When the Soviet Union invaded Afghanistan in late December 1979, Ambassador Hunter and Ames worked together to draft a response for
President Carter to deliver in his January 23, 1980, State of the Union address. It became known as the “Carter Doctrine,” and Hunter says that Ames contributed heavily to the language in the speech, but the key sentence was probably drafted by Carter’s national security adviser, Zbigniew Brzezinski: “Let our position be absolutely clear: An attempt by any outside force to gain control of the Persian Gulf region will be regarded as an assault on the vital interests of the United States of America, and such an assault will be repelled by any means necessary, including military force.”

Ames, the longtime clandestine officer, relished the opportunity to help make policy. But in retrospect, the Carter Doctrine seems a Cold War relic. Its purpose was to warn the Soviets not to threaten America’s oil shipments through the Straits of Hormuz. It was all about oil. But the Carter administration also began a major covert operation to supply weapons to the Afghani mujahedeen. The program grew rapidly and would eventually succeed in forcing the Soviets out of Afghanistan. (That, of course, only served to usher into power a highly reactionary Taliban regime—one allied to a little-known Islamist Salafist group of dedicated terrorists calling themselves Al-Qaeda. But this particular blowback was far in the future.)

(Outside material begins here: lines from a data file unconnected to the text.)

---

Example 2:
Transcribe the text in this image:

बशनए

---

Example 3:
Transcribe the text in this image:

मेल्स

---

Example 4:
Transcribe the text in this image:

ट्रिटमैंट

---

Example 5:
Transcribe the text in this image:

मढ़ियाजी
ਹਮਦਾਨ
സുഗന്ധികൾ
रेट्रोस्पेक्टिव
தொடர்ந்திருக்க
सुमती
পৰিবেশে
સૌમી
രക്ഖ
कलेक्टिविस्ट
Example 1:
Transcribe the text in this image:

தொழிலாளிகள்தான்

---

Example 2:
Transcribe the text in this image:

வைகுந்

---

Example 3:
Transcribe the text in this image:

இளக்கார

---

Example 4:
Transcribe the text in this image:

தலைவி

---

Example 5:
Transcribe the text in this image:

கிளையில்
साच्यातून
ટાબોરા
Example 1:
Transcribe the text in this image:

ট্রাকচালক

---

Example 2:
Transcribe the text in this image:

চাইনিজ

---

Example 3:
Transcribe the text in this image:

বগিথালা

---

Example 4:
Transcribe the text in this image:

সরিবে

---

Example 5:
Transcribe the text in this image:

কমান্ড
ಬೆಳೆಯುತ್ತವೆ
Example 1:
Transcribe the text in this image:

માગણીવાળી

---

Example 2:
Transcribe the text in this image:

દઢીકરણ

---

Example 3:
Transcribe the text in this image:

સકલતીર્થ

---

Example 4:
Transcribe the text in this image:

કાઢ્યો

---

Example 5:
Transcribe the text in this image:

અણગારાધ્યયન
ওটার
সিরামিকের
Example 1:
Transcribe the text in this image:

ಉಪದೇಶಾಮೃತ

One day in the early spring of 1980, one of Ames’s two principal deputies, Robert Earl, walked into Bob’s office and said he’d heard rumors about a possible rescue mission. It was just “noise,” but Earl thought something was going on. Ames knew he wasn’t authorized to brief Earl on the rescue mission. “
In order to preserve operational security,” Earl realized later, “Ames gently deflected me. He just turned the conversation to something else. Only later did I realize that Ames had helped plan the failed Desert One rescue mission. He was one of the few Agency people who were cleared for Desert One.” The rescue mission, of course, was a disastrous failure, and eight U.S. servicemen were killed when one of the eight helicopters brushed against a C-130
transport plane at the landing site inside Iran and exploded. An official investigation later blamed the debacle on poor operational coordination between the various branches of the armed services involved in the mission. But the inherent complexity of the plan probably doomed it to failure. “
The effort relied very heavily on the CIA,” said a State Department official. Ames was, of course, bitterly disappointed. Working through Mustafa Zein, however, he arranged for Arafat to use his contacts in Tehran to obtain the bodies of the eight U.S. servicemen. This was but a small consolation. President Carter believed the debacle heavily contributed to his electoral defeat in November 1980.